On the shovel-pass, rookie center Lloyd Cushenberry got beat by Simmons, or rather, beat himself. Simmons flowed the direction of the play but Cushenberry lost his footing amid the hand-fighting and fell down, giving Simmons an open-road angle to the ball-carrier. From there, the Titans swarmed, gang-tackling Butt. Stuffed. 

At the end of the day, all Shurmur can do is learn from it himself, help his guys learn from the four-play faus pax, extract whatever lessons are there to be gleaned, and then move on all the wiser. 

A touchdown there, though, would have changed the entire complexion of the game and even an extra field goal would have forced the Titans to push for the end zone on their final possession in the fourth quarter, instead of settling for the chip-shot field goal that gave them the final two-point lead. 

“As far as dissecting plays, they are all designed to work," Shurmur said. "When they don’t, you go back, and you look at what happened and you’re critical about it and then you move on. That’s the approach on everything. We called a lot of plays the other night that worked, and we called a few that didn’t. What we have to be able to do is—that’s a situation that puts us with 21 points on the board and that’s very important in the outcome of that game.”

All in, Shurmur's offense was inconsistent on Monday night but keep in mind two things; 1.) it was his first game coaching this collection of players, and 2.) this is an extremely young offense still figuring out how to win in the NFL. 

What jumped out to me was how dynamic this unit can be once it navigates the trial-and-error learning curve of truly assimilating Shurmur's playbook on the heels of a truncated offseason missing OTAs and all of the preseason. The rub, however, is that the Broncos are going to have to figure out a way to win while everyone gets up to speed offensively. 

That's the obstacle that Shurmur and Lock truly have to overcome. It won't be easy but Fangio's defense will help open the way by keeping games manageable. Live and learn. 

The problem for Broncos Country is that over the last four seasons, there's been too much learnin' on the fly and not enough livin'.
.....
• Tasks to carry out:
[1] In the Broncos passage, who lost his footing during the hand-fighting on the shovel-pass?
[2] Please edit the listing from its first line through the line holding "workshops of een MannenGr", both included, changing "Purpose Quest" to "Purpose Journey" and keeping everything else the same. Return only those lines, without the pictures.
The listing has no connection to the Broncos passage.

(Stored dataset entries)
.....
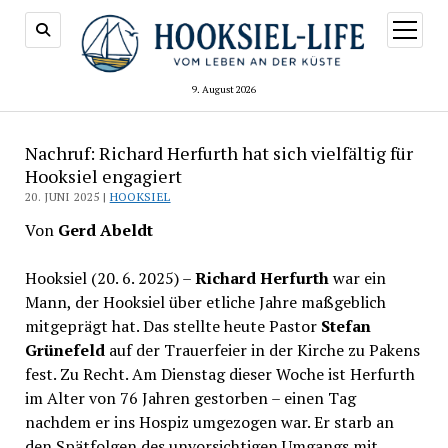
Menü
öffnen
9. August 2026
Nachruf: Richard Herfurth hat sich vielfältig für
Hooksiel engagiert
20. JUNI 2025 |
HOOKSIEL
Von
Gerd Abeldt
Hooksiel (20. 6. 2025) –
Richard Herfurth
war ein
Mann, der Hooksiel über etliche Jahre maßgeblich
mitgeprägt hat. Das stellte heute Pastor
Stefan
Grünefeld
auf der Trauerfeier in der Kirche zu Pakens
fest. Zu Recht. Am Dienstag dieser Woche ist Herfurth
im Alter von 76 Jahren gestorben – einen Tag
nachdem er ins Hospiz umgezogen war. Er starb an
den Spätfolgen des unvorsichtigen Umgangs mit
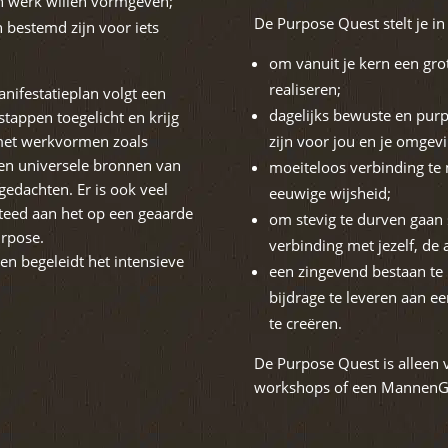
en werk willen vormgeven;
De Purpose Quest stelt je in 
 bestemd zijn voor iets
om vanuit je kern een gro
realiseren;
nifestatieplan volgt een
dagelijks bewuste en pur
tappen toegelicht en krijg
met werkvormen zoals
zijn voor jou en je omgevi
e en universele bronnen van
moeiteloos verbinding te
edachten. Er is ook veel
eeuwige wijsheid;
teed aan het op een geaarde
om stevig te durven gaan 
urpose.
verbinding met jezelf, de
en begeleidt het intensieve
een zingevend bestaan te 
bijdrage te leveren aan 
te creëren.
De Purpose Quest is alleen
workshops of een MannenGr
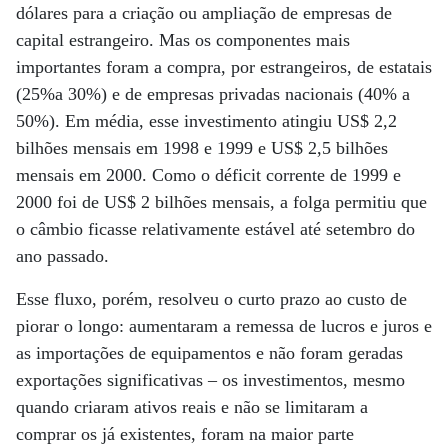
dólares para a criação ou ampliação de empresas de
capital estrangeiro. Mas os componentes mais
importantes foram a compra, por estrangeiros, de estatais
(25%a 30%) e de empresas privadas nacionais (40% a
50%). Em média, esse investimento atingiu US$ 2,2
bilhões mensais em 1998 e 1999 e US$ 2,5 bilhões
mensais em 2000. Como o déficit corrente de 1999 e
2000 foi de US$ 2 bilhões mensais, a folga permitiu que
o câmbio ficasse relativamente estável até setembro do
ano passado.
Esse fluxo, porém, resolveu o curto prazo ao custo de
piorar o longo: aumentaram a remessa de lucros e juros e
as importações de equipamentos e não foram geradas
exportações significativas – os investimentos, mesmo
quando criaram ativos reais e não se limitaram a
comprar os já existentes, foram na maior parte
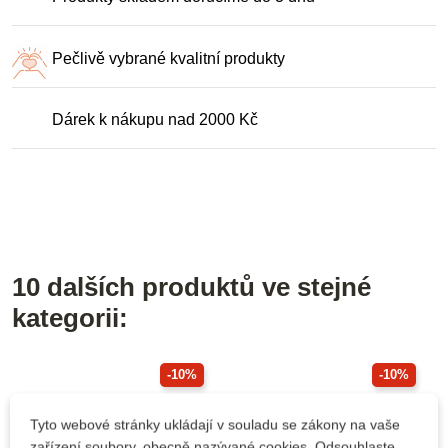
Pečlivě vybrané kvalitní produkty
Dárek k nákupu nad 2000 Kč
10 dalších produktů ve stejné
kategorii:
-10%
-10%
Do školy
Do školy
Tyto webové stránky ukládají v souladu se zákony na vaše
zařízení soubory, obecně nazývané cookies. Odsouhlaste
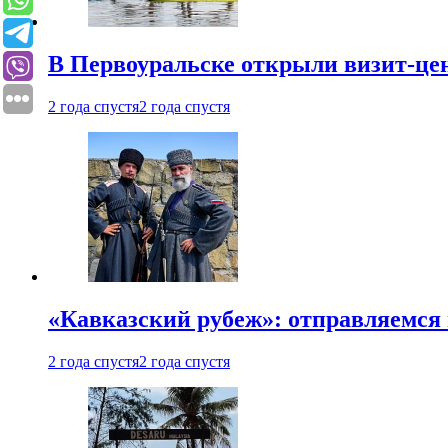
В Первоуральске открыли визит-цен
2 года спустя
2 года спустя
«Кавказский рубеж»: отправляемся 
2 года спустя
2 года спустя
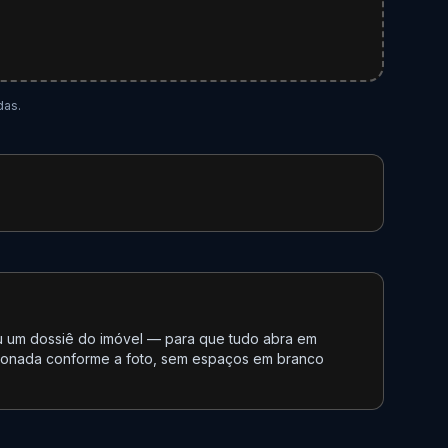
das.
ou um dossiê do imóvel — para que tudo abra em
sionada conforme a foto, sem espaços em branco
.....
• Numbered responses:
[1] Rookie center Lloyd Cushenberry.

[2]
Menü
öffnen
9. August 2026
Nachruf: Richard Herfurth hat sich vielfältig für
Hooksiel engagiert
20. JUNI 2025 |
HOOKSIEL
Von
Gerd Abeldt
Hooksiel (20. 6. 2025) –
Richard Herfurth
war ein
Mann, der Hooksiel über etliche Jahre maßgeblich
mitgeprägt hat. Das stellte heute Pastor
Stefan
Grünefeld
auf der Trauerfeier in der Kirche zu Pakens
fest. Zu Recht. Am Dienstag dieser Woche ist Herfurth
im Alter von 76 Jahren gestorben – einen Tag
nachdem er ins Hospiz umgezogen war. Er starb an
den Spätfolgen des unvorsichtigen Umgangs mit
en werk willen vormgeven;
De Purpose Journey stelt je in 
 bestemd zijn voor iets
om vanuit je kern een gro
realiseren;
nifestatieplan volgt een
dagelijks bewuste en pur
tappen toegelicht en krijg
met werkvormen zoals
zijn voor jou en je omgevi
e en universele bronnen van
moeiteloos verbinding te
edachten. Er is ook veel
eeuwige wijsheid;
teed aan het op een geaarde
om stevig te durven gaan 
urpose.
verbinding met jezelf, de
en begeleidt het intensieve
een zingevend bestaan te 
bijdrage te leveren aan 
te creëren.
De Purpose Journey is alleen
workshops of een MannenGr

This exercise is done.